• _ABOUT THIS EXERCISE_: An exact transcription is needed of the lines below from the one with "Identify the document elements. Format: label [x1, y1, x2, y2]." through the one with "Document page, 1275x1650 pixels.", with no other lines and no pictures.

• _DATA FOR PROCESSING_:
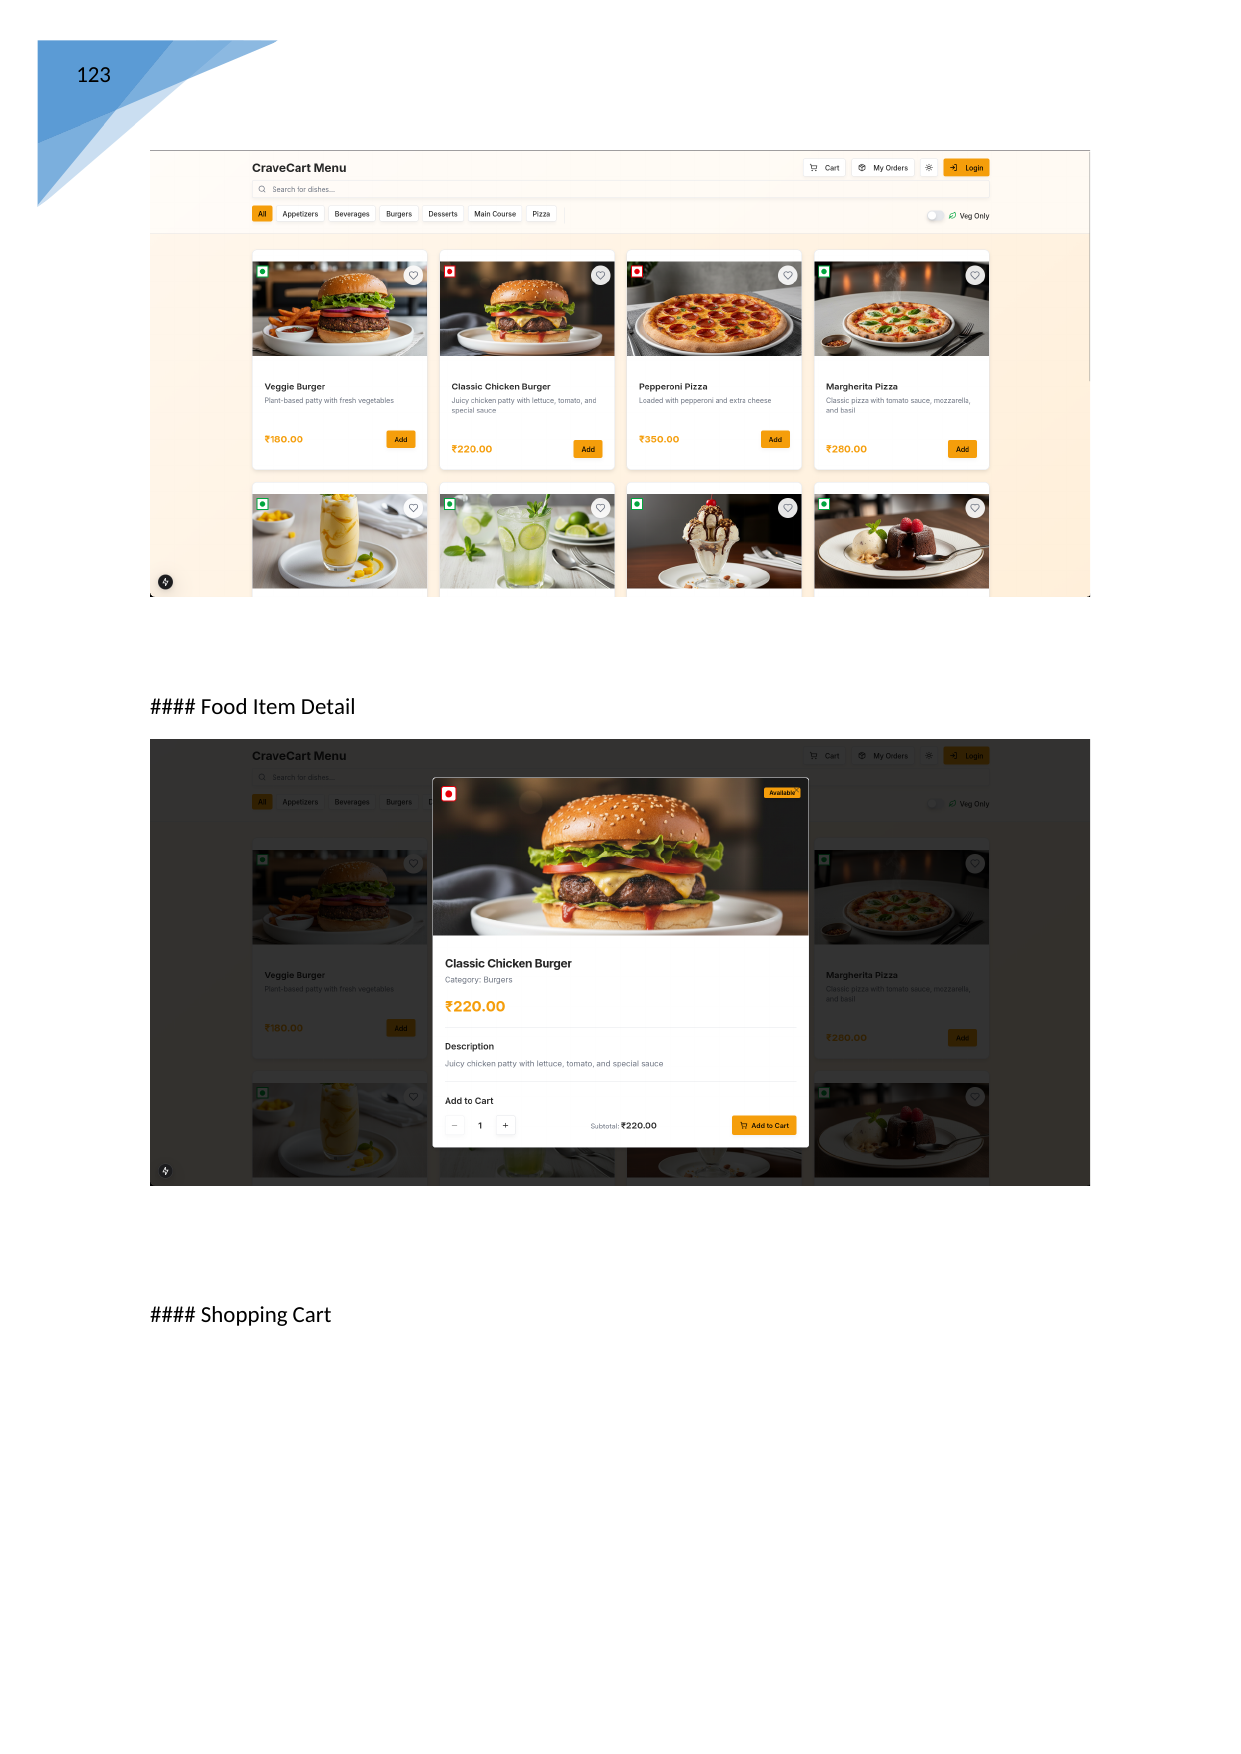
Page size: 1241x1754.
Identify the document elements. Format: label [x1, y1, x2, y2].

picture [37, 40, 1091, 597]
picture [150, 739, 1091, 1186]
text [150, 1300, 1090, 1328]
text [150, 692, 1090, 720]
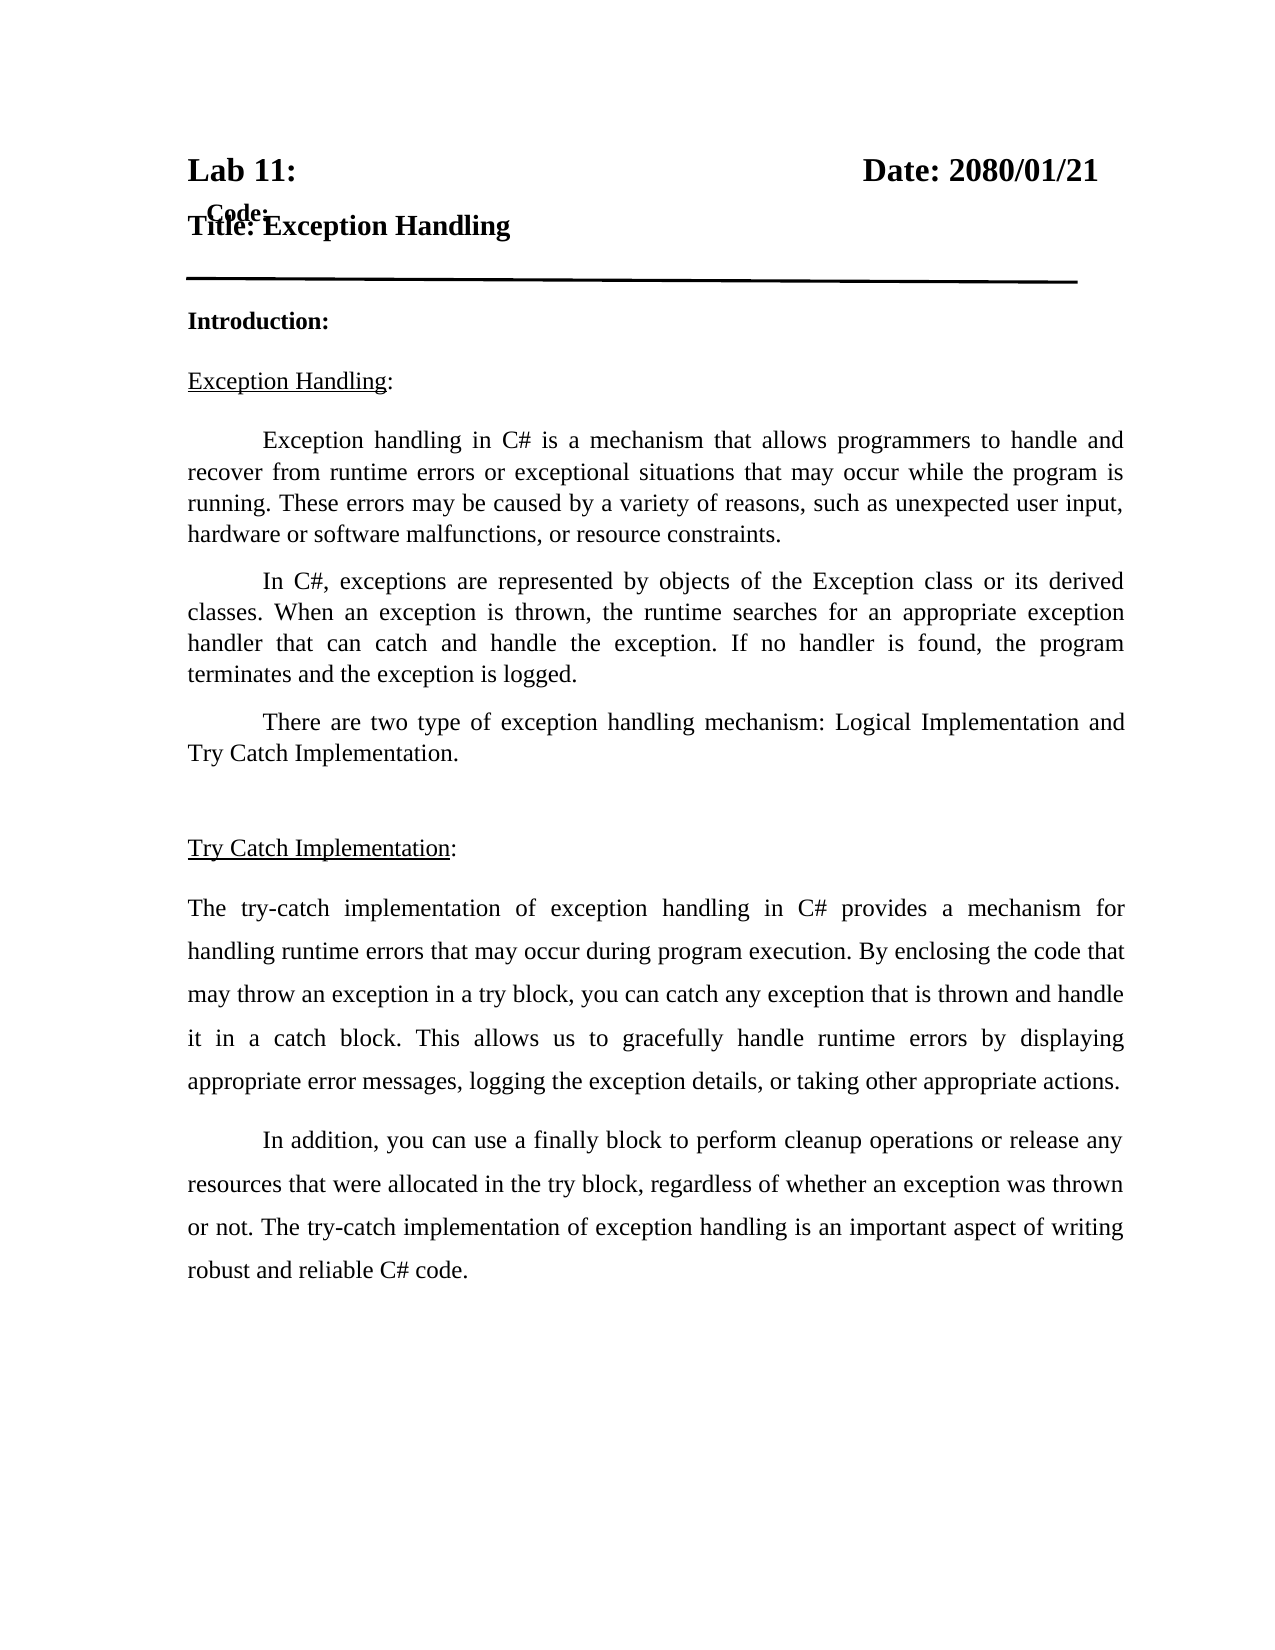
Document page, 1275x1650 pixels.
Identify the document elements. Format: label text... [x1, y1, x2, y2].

text In addition, you can use a finally block to perform cleanup operations or release any resources that were allocated in the try block, regardless of whether an exception was thrown or not. The try-catch implementation of exception handling is an important aspect of writing robust and reliable C# code. [187, 1126, 1125, 1284]
text Introduction: [187, 306, 1162, 335]
text The try-catch implementation of exception handling in C# provides a mechanism for handling runtime errors that may occur during program execution. By enclosing the code that may throw an exception in a try block, you can catch any exception that is thrown and handle it in a catch block. This allows us to gracefully handle runtime errors by displaying appropriate error messages, logging the exception details, or taking other appropriate actions. [187, 893, 1125, 1094]
subtitle Lab 11: Date: 2080/01/21 [187, 150, 1162, 188]
text Try Catch Implementation: [187, 833, 1162, 862]
text Exception handling in C# is a mechanism that allows programmers to handle and recover from runtime errors or exceptional situations that may occur while the program is running. These errors may be caused by a variety of reasons, such as unexpected user input, hardware or software malfunctions, or resource constraints. [187, 426, 1125, 547]
text Exception Handling: [187, 366, 1162, 394]
subtitle Title: Exception Handling [187, 208, 1162, 242]
text In C#, exceptions are represented by objects of the Exception class or its derived classes. When an exception is thrown, the runtime searches for an appropriate exception handler that can catch and handle the exception. If no handler is found, the program terminates and the exception is logged. [187, 566, 1125, 688]
text There are two type of exception handling mechanism: Logical Implementation and Try Catch Implementation. [187, 707, 1125, 767]
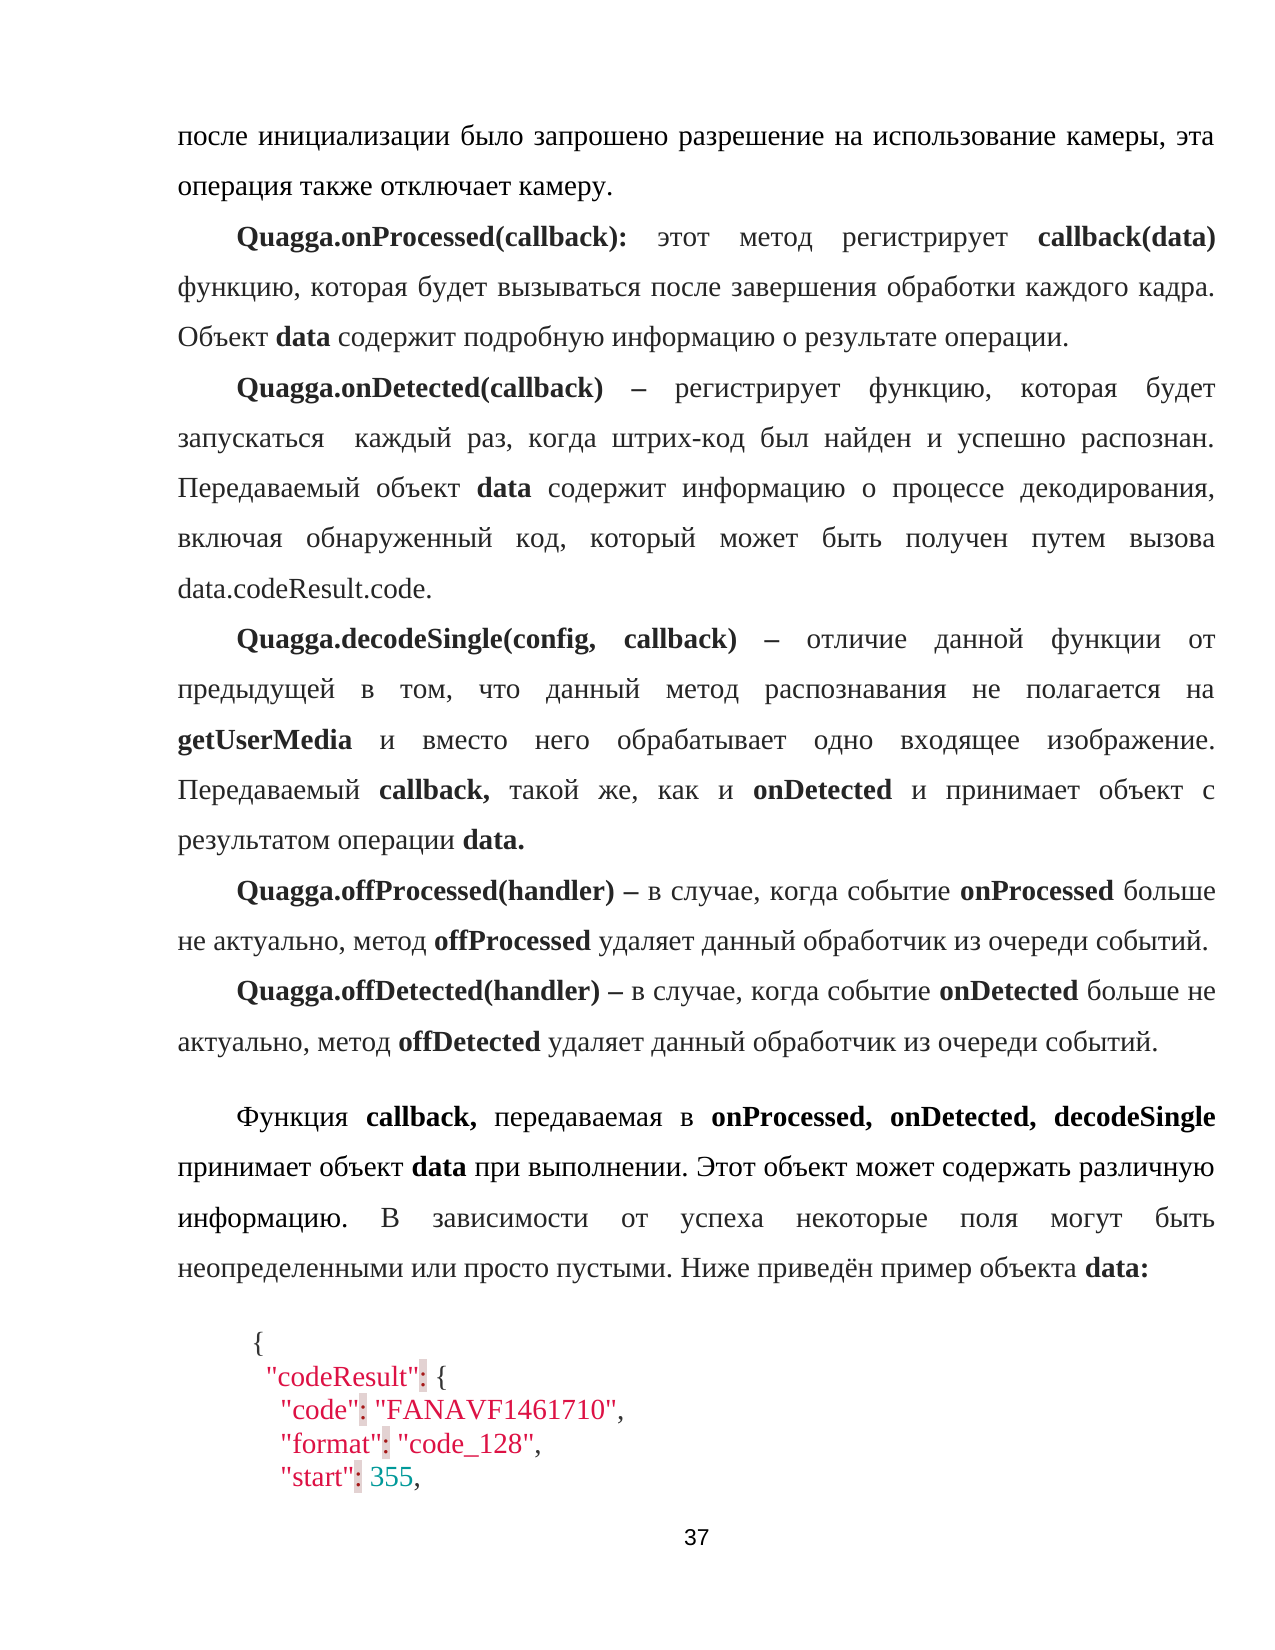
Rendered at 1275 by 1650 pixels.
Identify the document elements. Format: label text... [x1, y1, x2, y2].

text Quagga.onDetected(callback) – регистрирует функцию, которая будет запускаться каждый раз, когда штрих-код был найден и успешно распознан. Передаваемый объект data содержит информацию о процессе декодирования, включая обнаруженный код, который может быть получен путем вызова data.codeResult.code. [177, 370, 1216, 604]
text Quagga.decodeSingle(config, callback) – отличие данной функции от предыдущей в том, что данный метод распознавания не полагается на getUserMedia и вместо него обрабатывает одно входящее изображение. Передаваемый callback, такой же, как и onDetected и принимает объект с результатом операции data. [177, 621, 1216, 856]
text Quagga.offProcessed(handler) – в случае, когда событие onProcessed больше не актуально, метод offProcessed удаляет данный обработчик из очереди событий. [177, 873, 1216, 957]
text Quagga.offDetected(handler) – в случае, когда событие onDetected больше не актуально, метод offDetected удаляет данный обработчик из очереди событий. [177, 973, 1216, 1057]
text Функция callback, передаваемая в onProcessed, onDetected, decodeSingle принимает объект data при выполнении. Этот объект может содержать различную информацию. В зависимости от успеха некоторые поля могут быть неопределенными или просто пустыми. Ниже приведён пример объекта data: [177, 1099, 1216, 1283]
text "codeResult": { [427, 1359, 1216, 1392]
text "start": 355, [251, 1459, 1216, 1493]
text "format": "code_128", [251, 1426, 382, 1459]
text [177, 118, 1216, 202]
text "codeResult": { [251, 1359, 419, 1392]
text Quagga.onProcessed(callback): этот метод регистрирует callback(data) функцию, которая будет вызываться после завершения обработки каждого кадра. Объект data содержит подробную информацию о результате операции. [177, 219, 1216, 353]
text { [251, 1325, 1216, 1359]
text "code": "FANAVF1461710", [251, 1392, 1216, 1426]
text "format": "code_128", [390, 1426, 1216, 1459]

• _ANSWER BELOW_:
Identify the document elements. Format: label [x1, y1, x2, y2].

picture [37, 40, 1091, 597]
picture [150, 739, 1091, 1186]
text [150, 1300, 1090, 1328]
text [150, 692, 1090, 720]
Document page, 1275x1650 pixels.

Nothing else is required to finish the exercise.